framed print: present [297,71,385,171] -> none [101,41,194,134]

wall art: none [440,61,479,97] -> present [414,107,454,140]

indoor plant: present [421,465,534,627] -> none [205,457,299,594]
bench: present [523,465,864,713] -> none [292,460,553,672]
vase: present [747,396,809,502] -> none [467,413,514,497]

================

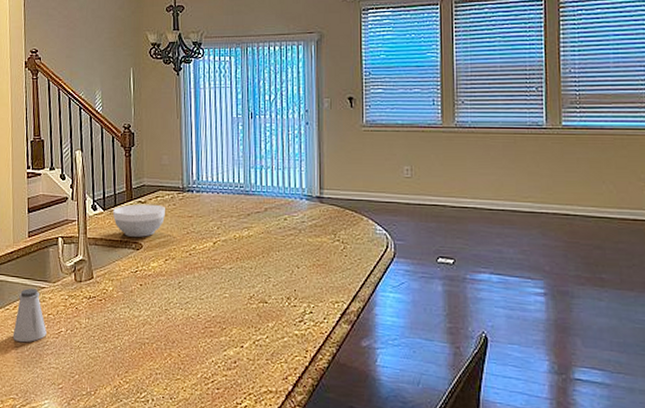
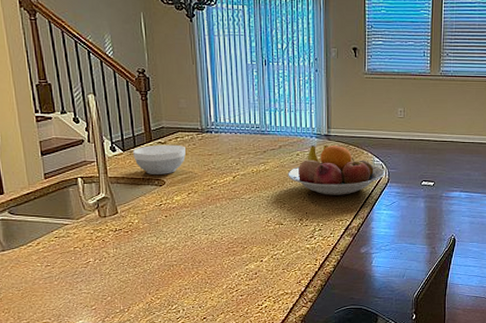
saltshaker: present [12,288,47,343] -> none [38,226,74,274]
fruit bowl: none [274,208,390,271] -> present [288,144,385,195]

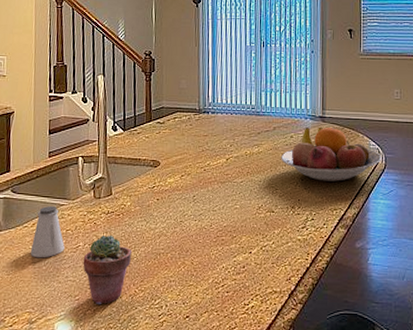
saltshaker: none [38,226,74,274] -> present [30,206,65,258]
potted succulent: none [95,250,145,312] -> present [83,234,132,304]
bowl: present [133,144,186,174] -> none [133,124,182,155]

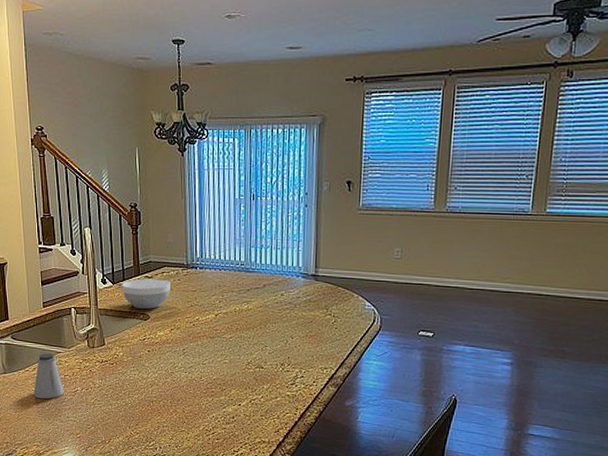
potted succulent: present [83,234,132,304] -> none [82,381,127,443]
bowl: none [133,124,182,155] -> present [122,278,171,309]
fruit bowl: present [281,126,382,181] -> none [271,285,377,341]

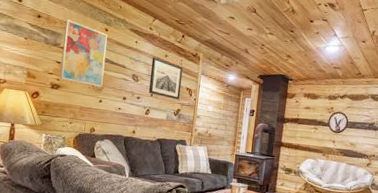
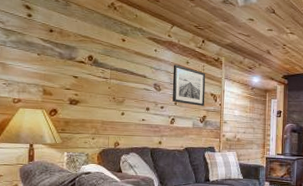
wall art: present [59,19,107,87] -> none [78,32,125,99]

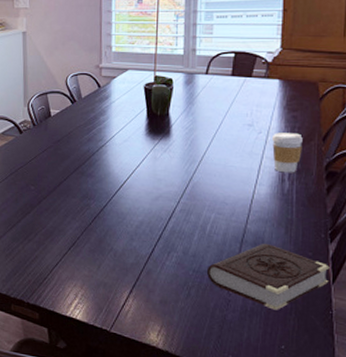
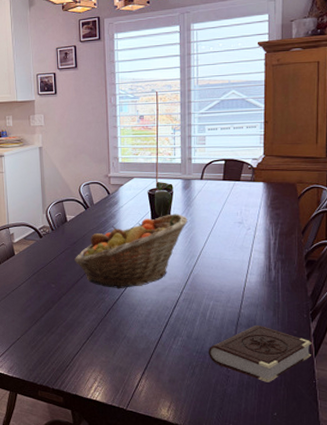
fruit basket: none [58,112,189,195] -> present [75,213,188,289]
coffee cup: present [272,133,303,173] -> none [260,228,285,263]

================

*Activity*
For the word "saltshaker", find every line in the data that holds it and copy that line.

*Exercise result*
saltshaker: present [12,288,47,343] -> none [38,226,74,274]
saltshaker: none [38,226,74,274] -> present [30,206,65,258]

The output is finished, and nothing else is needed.